Let’s look at some of the dirigiste language in the communique from this weekend, starting with the ever-present embrace of class warfare tax policy and support for tax harmonization.
…support international efforts to deliver fair, progressive, effective and efficient tax systems. We will continue to fight tax evasion and avoidance by promoting the global implementation of international standards and addressing base erosion and profit shifting. …We welcome the OECD interim report analyzing the impact of digitalization of the economy on the international tax system.
Keep in mind that “international standards” is their way of stating that low-tax jurisdictions should have to surrender their fiscal sovereignty and agree to help enforce the bad tax laws of uncompetitive nations (such as G-7 countries).

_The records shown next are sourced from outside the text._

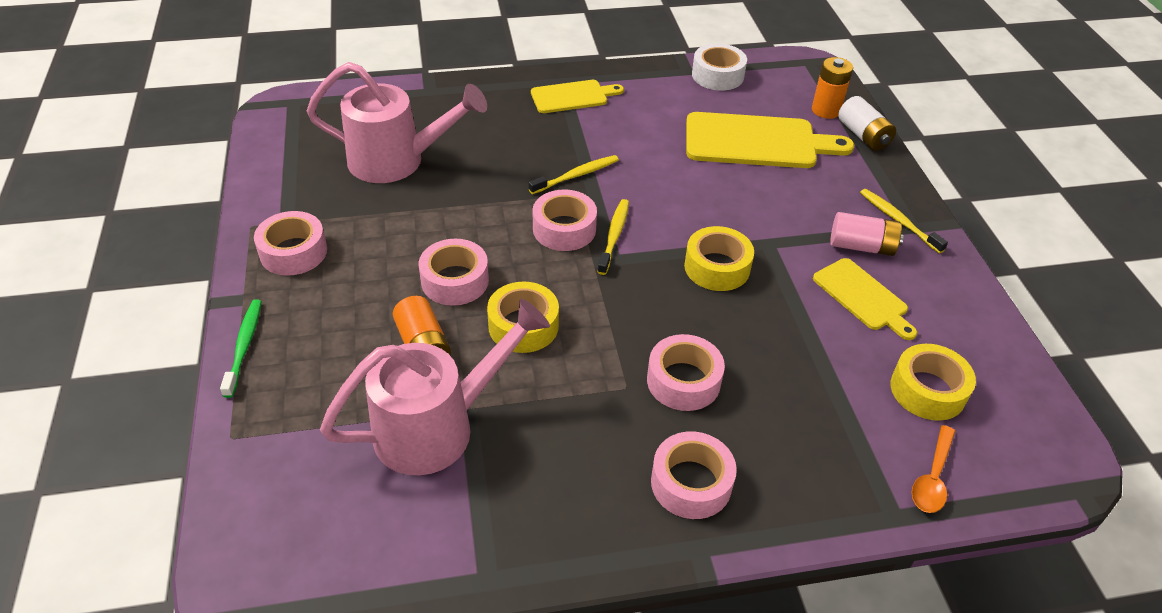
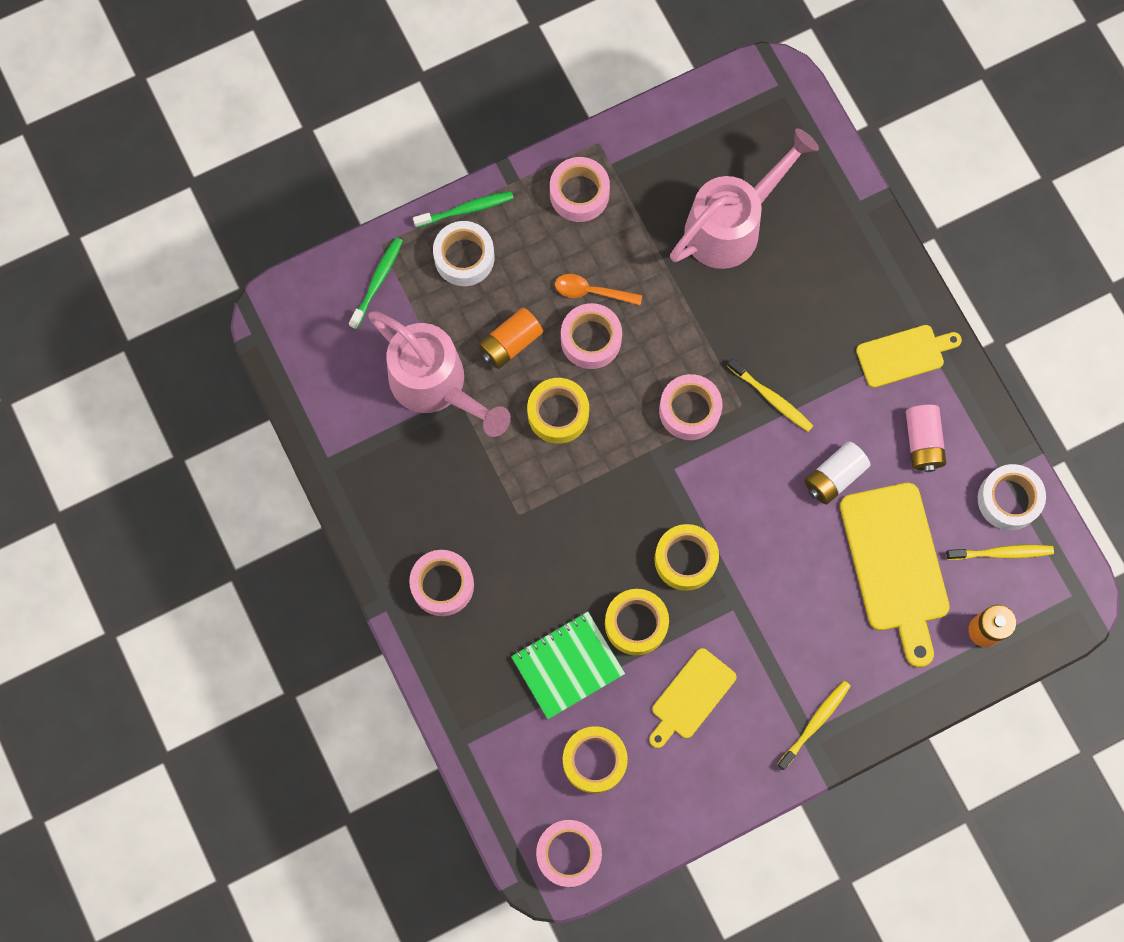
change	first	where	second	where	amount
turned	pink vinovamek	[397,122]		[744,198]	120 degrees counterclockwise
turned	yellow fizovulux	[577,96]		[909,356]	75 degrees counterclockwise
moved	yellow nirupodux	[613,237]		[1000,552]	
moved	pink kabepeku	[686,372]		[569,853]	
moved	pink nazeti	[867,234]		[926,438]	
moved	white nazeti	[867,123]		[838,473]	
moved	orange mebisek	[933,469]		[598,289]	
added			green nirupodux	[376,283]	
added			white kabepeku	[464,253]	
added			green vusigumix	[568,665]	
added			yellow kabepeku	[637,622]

And the BEPS project and the digitalization project are both designed to help other governments skim more money from America’s high-tech companies.
The G-7 communique also endorsed the anti-empirical view that more foreign aid and higher taxes are necessary to generate more prosperity in the developing world.
Public finance, including official development assistance and domestic resource mobilization, is necessary to work towards the achievement of the Sustainable Development Goals of the 2030 Agenda.
Our path forward will promote women’s full economic participation through working to reduce the gender wage gap.
And there was the predictable language favoring more government intervention in energy markets, along with a threat that the hypocritical ideologues at the United Nations should have power over the global economy.
We reaffirm the commitment that we have made to our citizens to reduce air and water pollution and our greenhouse gas emissions to reach a global carbon-neutral economy over the course of the second half of the century. We welcome the adoption by the UN General Assembly of a resolution titled “Towards a Global Pact for the Environment” and look forward to the presentation of a report by the Secretary-General in the next General Assembly.
Given the G-7’s embrace of one-size-fits-all statism and government cartels, let’s look at how Professor Edward Prescott (awarded the Nobel Prize in economics in 2004) modified Adam Smith’s famous quote.
I’ll close by reporting that I asked several experts in international economics, mostly from the establishment (and therefore instinctively sympathetic to the G-7), whether they could tell me a single pro-growth accomplishment since these meetings started in the 1970s.
They couldn’t identify a single concrete achievement (several said it was good for politicians from different countries to develop relationships and some speculated that useful things may get done in so-called side meetings, but all agreed those things could – and would – happen without the G-7).
So why spend lots of money just so a bunch of politicians can have an annual publicity photo? And why give their retinues of hangers-on, grifters, hacks, and bureaucrats a taxpayer-financed annual vacation?
Needless to say, I’d much rather focus on defunding the OECD or defanging the IMF. But if Trump’s nonsensical protectionism somehow leads to the disintegration of annual G-7 schmooze-fests, I’ll view that as a silver lining to an otherwise dark cloud.